Он откладывал одну книгу и хватался за другую.
     "Сережа, не торопись, это теперь твои книги, ты все успеешь посмотреть!"
     "Почему мои? И твои тоже! Если бы ты ключ не достала, мы никогда бы эти
книги не нашли! Мы можем с тобой по очереди читать!"
     "А давай лучше вместе читать, по вечерам! Приходи сегодня ко мне, я тебя заодно с мамой познакомлю, ведь мы соседи, а еще толком и не знаем друг друга!"
     "Хорошо, я приду, только не знаю, понравиться ли это твоей маме?"
     "Не волнуйся, ведь ты же мой друг!

      Мы были заняты своими детскими делами, весь день был забит, мы не успевали
выполнить все, что задумали, постоянно куда-то спешили, летели, неслись, не
замечая и не понимая всего, что происходит вокруг нас.

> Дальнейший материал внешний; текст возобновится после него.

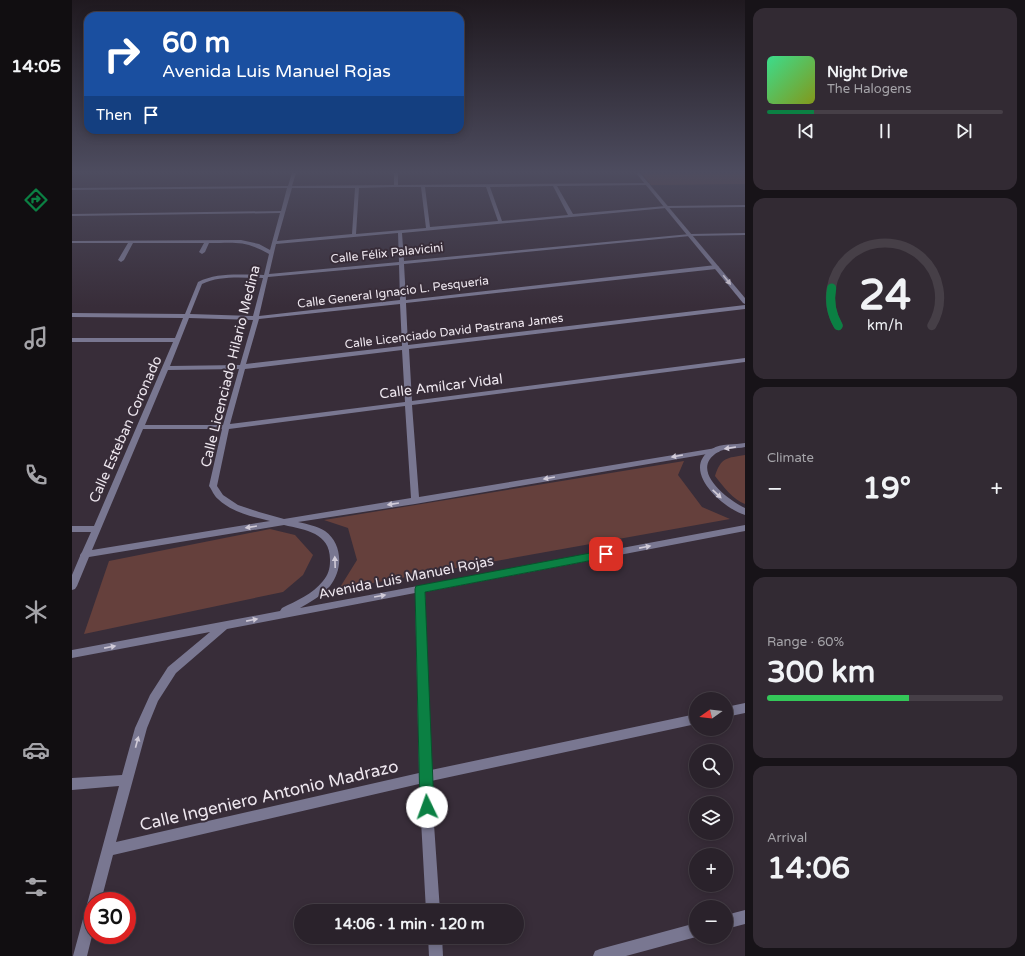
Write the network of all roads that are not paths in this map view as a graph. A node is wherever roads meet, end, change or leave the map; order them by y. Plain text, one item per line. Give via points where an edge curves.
1 (281, 218) edge
2 (355, 218) edge
3 (427, 218) edge
4 (499, 218) edge
5 (540, 218) edge
6 (675, 218) edge
7 (500, 221) junction
8 (428, 228) junction
9 (400, 231) junction
10 (745, 234) edge
11 (354, 235) junction
12 (690, 235) junction
13 (207, 241) junction
14 (72, 242) edge
15 (131, 242) junction
16 (274, 243) junction
17 (202, 252) dead end
18 (271, 253) junction
19 (121, 260) dead end
20 (402, 263) junction
21 (716, 267) junction
22 (267, 276) junction
23 (200, 283) joint
24 (403, 301) junction
25 (745, 302) edge
26 (745, 307) edge
27 (72, 315) edge
28 (187, 316) junction
29 (256, 318) junction
30 (72, 340) edge
31 (178, 340) junction
32 (407, 348) junction
33 (745, 360) edge
34 (242, 367) junction
35 (166, 368) junction
36 (408, 404) junction
37 (140, 427) junction
38 (226, 427) junction
39 (745, 445) edge
40 (716, 450) junction
41 (415, 501) junction
42 (745, 512) edge
43 (285, 522) junction
44 (745, 528) edge
45 (72, 529) edge
46 (96, 529) junction
47 (84, 555) junction
48 (74, 576) edge
49 (72, 586) edge
50 (420, 589) junction
51 (279, 615) junction
52 (224, 626) junction
53 (72, 654) edge
54 (745, 708) edge
55 (733, 711) edge
56 (689, 720) edge
57 (425, 777) junction
58 (126, 780) junction
59 (72, 784) edge
60 (108, 850) junction
61 (96, 892) edge
62 (433, 904) edge
63 (745, 917) edge
64 (733, 920) edge
65 (689, 932) edge
66 (84, 940) edge
67 (435, 944) edge
68 (80, 956) edge
69 (436, 956) edge
70 (600, 956) edge

1 - 16 street, Calle Licenciado Hilario Medina
2 - 11 street
3 - 8 street
4 - 7 street
5 - 7 street
6 - 12 street
7 - 8 street
8 - 9 street
9 - 11 street
9 - 20 street
10 - 12 street, Calle Félix Palavicini
11 - 16 street
12 - 20 street, Calle Félix Palavicini
12 - 21 street
13 - 15 street
13 - 17 street
13 - 18 street via 241,241 257,245
14 - 15 street
15 - 19 street
16 - 18 street, Calle Licenciado Hilario Medina
18 - 22 street, Calle Licenciado Hilario Medina
20 - 22 street, Calle Félix Palavicini
20 - 24 street
21 - 24 street, Calle General Ignacio L. Pesquería
21 -> 25 street
22 - 23 street, Calle Félix Palavicini via 213,278
22 - 29 street, Calle Licenciado Hilario Medina
23 - 28 street, Calle Esteban Coronado
24 - 29 street, Calle General Ignacio L. Pesquería
24 - 32 street
26 - 32 street, Calle Licenciado David Pastrana James
27 - 28 street, Calle General Ignacio L. Pesquería
28 - 29 street, Calle General Ignacio L. Pesquería
28 - 31 street, Calle Esteban Coronado
29 - 34 street, Calle Licenciado Hilario Medina
30 - 31 street
31 - 35 street, Calle Esteban Coronado
32 - 34 street, Calle Licenciado David Pastrana James
32 - 36 street
33 - 36 street, Calle Amílcar Vidal
34 - 35 street, Calle Licenciado David Pastrana James
34 - 38 street, Calle Licenciado Hilario Medina
35 - 37 street, Calle Esteban Coronado
36 - 38 street, Calle Amílcar Vidal
36 - 41 street
37 - 38 street, Calle Amílcar Vidal
37 - 46 street, Calle Esteban Coronado
38 - 43 street, Calle Licenciado Hilario Medina via 214,486 219,496 253,513
39 -> 40 street
40 -> 41 street
40 -> 42 street via 710,454 704,466 707,481 720,497
41 -> 43 street
43 -> 47 street
51 -> 43 street, Calle Licenciado Hilario Medina via 330,582 336,568 335,552 324,535 310,528
50 -> 44 street, Avenida Luis Manuel Rojas
45 - 46 street
46 - 47 street, Calle Esteban Coronado
47 - 48 street, Calle Esteban Coronado
48 - 49 street, Calle Esteban Coronado
51 -> 50 street, Avenida Luis Manuel Rojas
50 - 57 street
52 -> 51 street, Avenida Luis Manuel Rojas
53 -> 52 street, Avenida Luis Manuel Rojas
58 -> 52 street via 141,728 154,698 172,670
54 - 55 street
56 - 57 street, Calle Ingeniero Antonio Madrazo
57 - 60 street, Calle Ingeniero Antonio Madrazo
57 - 62 street
58 - 59 street
58 - 60 street
60 - 61 street
63 - 64 street
65 - 70 street
66 - 68 street
67 - 69 street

       Беда пришла неожиданно для нас - началась война. Мы, дети, как-то не сразу
ощутили перемены в своей жизни: все так же носились по двору, лазили в садик
тайком сорвать и засунуть в рот созревшую ягоду, часами сидели на чердаке,
рассуждая, что будет и как жить дальше. Сергей, конечно мечтал удрать на фронт,
звал меня бежать вместе, но я не решалась оставить маму одну.
     "Письма от отца давно не было и мама очень переживает, я сейчас не могу. Да и подготовиться надо, как ты собираешься до фронта добраться: без денег, без еды.

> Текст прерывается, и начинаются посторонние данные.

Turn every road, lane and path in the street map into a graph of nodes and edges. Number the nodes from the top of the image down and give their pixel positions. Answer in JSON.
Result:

Здесь дел тоже полно, как ты мать оставишь одну со стариком дедом, мало ли что
может случиться. Ты уедешь, в доме останутся одни женщины!"
     "Ну и что, маленькие что ли ? А подготовиться надо, ты права! Поможешь? Я у
своей мало что тайком утащить смогу, у нее стащишь! Может ты чего раздобудешь?"
     "Попробую!"
     Потихоньку, потихоньку мы собирали сухой паек Сергею в дорогу: сушили кусочки хлеба, щепотками таскали из кухонного стола крупу и соль, несколько кусочков сахара мне удалось выпросить у Клаши, а мама дала мне две завалявшиеся
карамели, но мы с Сережкой съели их сразу, решив, что конфеты - это все равно не еда.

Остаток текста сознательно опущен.